There have been several locations around Bryan and College Station that have reached 100° a handful of times, but many inhibiting factors have lead to our "cooler" than average Summer thus far. One big element has been timely rain to lower temperatures significantly. In the month of July, over 6 inches of rain fell. For July, that does not happen often.
Additionally, our wind direction have been primarily from two different origins. Either from the north, or more frequently, the south.
A north wind will not only suppress the humidity, but also take the temperatures down a notch or two during the Summer. On the flip side, a south wind allows the flood gates to open from the Gulf of Mexico and pumping up our atmosphere with much more moisture. Additionally moisture (or humidity) in the air makes it tough for the air to heat up quickly and intensely. Therefore, the more humidity in the air, the harder it is for extremely high temperatures.
There are many other atmopsheric dynamic that can help contribute to a 100°, but one of the more reliable ways is a different wind direction. A southwest wind.

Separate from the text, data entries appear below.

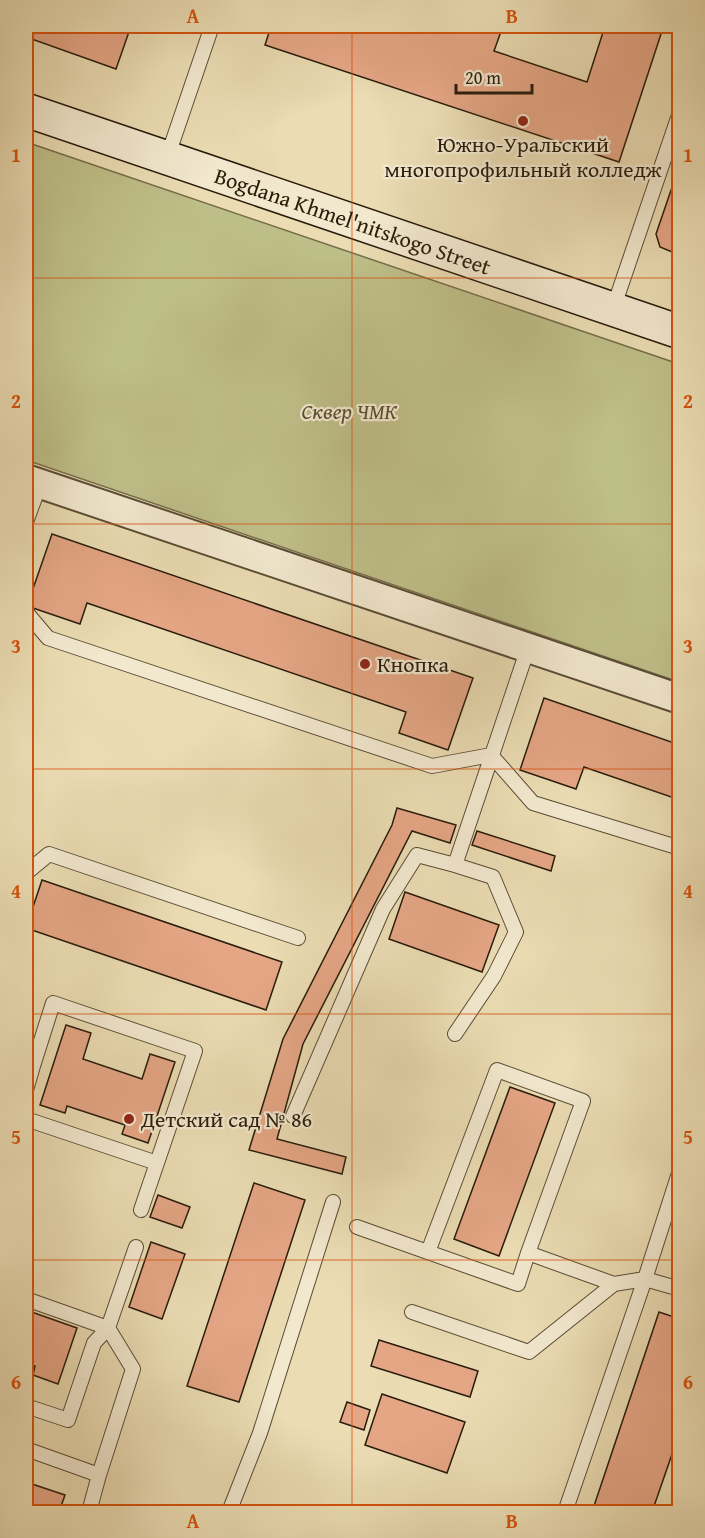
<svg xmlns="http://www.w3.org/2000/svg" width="705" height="1538" viewBox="0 0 705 1538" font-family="'Gentium Book Plus',serif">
<rect width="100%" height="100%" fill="#ebdcb3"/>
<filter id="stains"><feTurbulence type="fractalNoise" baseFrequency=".00333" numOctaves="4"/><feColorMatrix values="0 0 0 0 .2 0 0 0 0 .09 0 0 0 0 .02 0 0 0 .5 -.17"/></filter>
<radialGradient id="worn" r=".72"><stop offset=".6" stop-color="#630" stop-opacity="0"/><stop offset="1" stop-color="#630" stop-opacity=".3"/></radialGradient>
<path fill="#bebe88" stroke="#746d4a" stroke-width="1.5" d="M26,142L679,364V682L26,460Z"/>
<path fill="#e5a685" stroke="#291c0b" stroke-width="1.5" d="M26,26H131L116,69L26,37Z
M271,26H419L432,30L433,26H503L494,51L587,82L605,26H644L662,31L619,162L265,45Z
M680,164V251L672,252L660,247L656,234Z
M52,534L473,678L448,750L399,733L406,712L87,603L80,624L27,606Z
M544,698L680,745V800L584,767L576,789L520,770Z
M397,808L456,825L450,843L412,831L303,1044L277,1139L346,1157L342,1174L249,1150L283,1039L392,825Z
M477,831L555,856L551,871L472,845Z
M42,880L282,962L266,1010L26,928Z
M405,892L499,925L482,972L389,939Z
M66,1025L91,1033L83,1059L142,1079L150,1054L175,1062L148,1143L122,1134L125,1125L67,1106L65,1113L40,1105Z
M510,1087L555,1103L499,1256L454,1239Z
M254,1183L305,1200L239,1402L187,1386Z
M158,1195L190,1207L182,1228L150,1217Z
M151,1242L185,1254L162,1319L129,1307Z
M26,1310L77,1328L58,1384L33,1375L35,1366L26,1363Z
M659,1312L680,1319V1431L652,1512H592Z
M379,1340L478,1371L470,1397L371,1366Z
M382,1394L465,1422L447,1473L365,1445Z
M347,1402L370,1410L364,1430L340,1422Z
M26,1482L65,1495L59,1512H26Z"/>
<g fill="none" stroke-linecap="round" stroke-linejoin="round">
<g stroke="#5a4c35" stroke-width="16">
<path id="service" d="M167,158L212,26
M613,309L680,112
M26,522L40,484
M26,612L48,638L432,766L491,755L533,803L680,848
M455,865L493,877L516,932L494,976L455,1034
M26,873L49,854L298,938
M33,1066L53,1003L195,1051L141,1210
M26,1090L33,1066L27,1063
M293,1116L383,909L417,855L455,865L528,648
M26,1119L157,1163
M357,1227L518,1284L528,1253L614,1284L645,1279L680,1289
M428,1252L497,1070L583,1101L528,1253
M26,1299L108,1328L94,1343L68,1420L26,1406
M412,1312L529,1352L614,1284
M26,1449L99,1475L89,1512
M99,1475L133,1369L108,1328L136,1247
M229,1512L260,1433L333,1202
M471,1512H478
M565,1512L645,1279L680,1170"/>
</g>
<g stroke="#5a4c35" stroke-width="32">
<path id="minor" d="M26,479L680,699"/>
</g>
<g stroke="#291c0b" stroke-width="36">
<g id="secondary">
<path id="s1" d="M26,110L680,332"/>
</g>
</g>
<use href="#service" stroke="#f2e8ce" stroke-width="14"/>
<use href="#minor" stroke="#f2e8ce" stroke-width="28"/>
<use href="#secondary" stroke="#f2e8ce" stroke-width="33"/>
</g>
<path fill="none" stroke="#d5530c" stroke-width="1.5" stroke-opacity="0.55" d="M352,26V1512M26,278H680M26,524H680M26,769H680M26,1014H680M26,1260H680"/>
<g fill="#8f2418" stroke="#f2e8ce" stroke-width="2">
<circle cx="523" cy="121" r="6"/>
<circle cx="365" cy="664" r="6"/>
<circle cx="129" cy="1119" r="6"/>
</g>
<g text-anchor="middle" stroke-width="4.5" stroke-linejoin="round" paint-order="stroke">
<g font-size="22" fill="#291c0b" stroke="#f2e8ce" text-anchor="start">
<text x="523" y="152" text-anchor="middle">Южно-Уральский<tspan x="523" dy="25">многопрофильный колледж</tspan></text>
<text x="377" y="672">Кнопка</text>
<text x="141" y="1127">Детский сад № 86</text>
</g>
<g font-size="22" fill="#291c0b" stroke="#f2e8ce">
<text dy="8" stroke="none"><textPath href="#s1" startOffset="345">Bogdana Khmel'nitskogo Street</textPath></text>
</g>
<g font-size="22" font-style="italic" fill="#564d30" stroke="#f2e8ce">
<text x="349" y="419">Сквер ЧМК</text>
</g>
</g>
<rect width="705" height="1538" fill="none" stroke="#ebdcb3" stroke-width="66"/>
<path d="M456 84v9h76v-9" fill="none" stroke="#291c0b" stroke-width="3"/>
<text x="465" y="84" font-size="18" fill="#291c0b" stroke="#f2e8ce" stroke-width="4.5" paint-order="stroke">20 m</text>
<rect x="33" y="33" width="639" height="1472" fill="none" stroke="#d5530c" stroke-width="2"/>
<g font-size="20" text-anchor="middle" font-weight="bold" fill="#d5530c">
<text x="193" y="23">A</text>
<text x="512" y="23">B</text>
<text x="16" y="162">1</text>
<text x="688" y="162">1</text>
<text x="16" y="408">2</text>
<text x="688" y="408">2</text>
<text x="16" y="653">3</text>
<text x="688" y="653">3</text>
<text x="16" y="898">4</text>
<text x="688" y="898">4</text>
<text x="16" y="1144">5</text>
<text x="688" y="1144">5</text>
<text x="16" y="1389">6</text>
<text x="688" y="1389">6</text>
<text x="193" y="1528">A</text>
<text x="512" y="1528">B</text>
</g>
<rect width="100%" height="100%" filter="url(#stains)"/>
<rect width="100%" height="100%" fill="url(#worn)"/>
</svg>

I cannot remember a day this Summer, where a broad southwest wind was pushing into the Brazos Valley. The reason why this is crucial, is because this wind direction leads to drier, and much hotter air. From the southwest, wind slopes down the tall mountains over Mexico and blows into Texas. As air sinks, it expands, dries, and heats quickly. For the entire Brazos Valley to have the best chance for widespread 100°+ air, a southwest wind needs to be in place. However, I do see this happening over the next 7-10 days. Yes, it will still be hot, but not 100°.
“Take a look up once in a while; you never know what you’ll miss.”